Ruzie in de maatschap

Een paar ziekenhuizen werden opgeheven en in één nieuw ziekenhuis samengebracht. De fusie bracht onder andere met zich mee dat maatschappen van specialisten moesten gaan samenwerken. In zo’n, van overheidswege opgelegde, fusie komen verschillende culturen samen. Ieder heeft zijn eigen manier van werken. Veranderen en aanpassen blijkt in de praktijk vaak moeilijker dan op papier bedacht. Dat was ook hier het geval. Maar afgezien van cultuur of werkwijze, kwam binnen deze maatschap nog iets anders boven. De verhouding man-vrouw. De specialisten waren allemaal man en er heerste dan ook een mannencultuur. Totdat na de fusie een vrouw toetrad. Die had haar eigen manier van werken. De andere maten vonden die manier niet professioneel. Dat begrip vulden ze in met woorden als ‘miscommunicatie, oncollegiaal, onbereikbaar,’ e.d. Een paar keer kwam het tot hooglopende ruzies, bijvoorbeeld die keer dat de vrouwelijke specialist naar een congres was en dit alleen aan de secretaresse had doorgegeven. Telefoontjes kwamen bij de andere specialisten terecht zonder dat ze op de waarneming voorbereid waren.

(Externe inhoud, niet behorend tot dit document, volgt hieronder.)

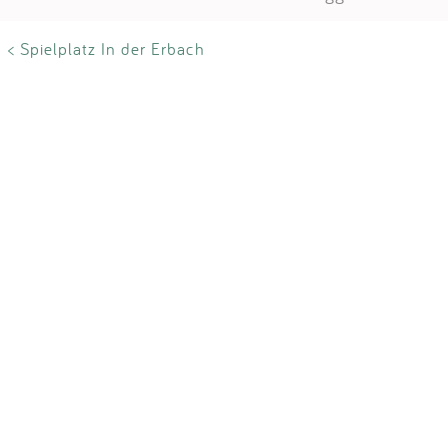
< Spielplatz In der Erbach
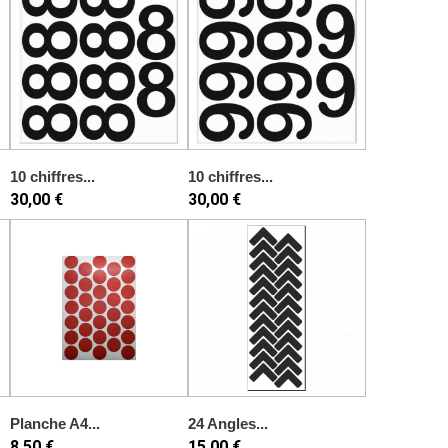
10 chiffres...
10 chiffres...
30,00 €
30,00 €
Planche A4...
24 Angles...
8,50 €
15,00 €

In de mediation kwam naar voren dat de vrouwelijke specialist gewend was om zo te werken. Haar oude collega’s waren daar op ingesteld. Dat te veranderen was moeilijk voor haar. Daar kwam bij dat ze vond dat ze moest opboksen tegen al die nieuwe mannelijke collega’s. Dat viel haar zwaar. Ze voelde zich niet erkend en kwam in verzet zonder dat ze zich ervan bewust was. Met de conflicten tot gevolg. Toen dit op tafel lag, veranderde de sfeer. De mannelijke collega’s toonden veel begrip. Ook de vrouwelijke specialist zag in dat ze moest veranderen. Samen zijn nieuwe werkafspraken gemaakt, waarbij uitgesproken werd dat ieder zijn verantwoordelijkheid binnen de maatschap moest nemen. Er kwam meer ruimte voor open communicatie. De samenwerking is sterk verbeterd sinds de mediation.

N.b. Met de mediation is het proces van verandering niet afgerond. Eigenlijk is dat pas het begin. Ik heb de maatschap dan ook sterk aangeraden om zich ook na de mediation te laten begeleiden, bijvoorbeeld om te voorkomen dat oude patronen snel weer opgepakt worden.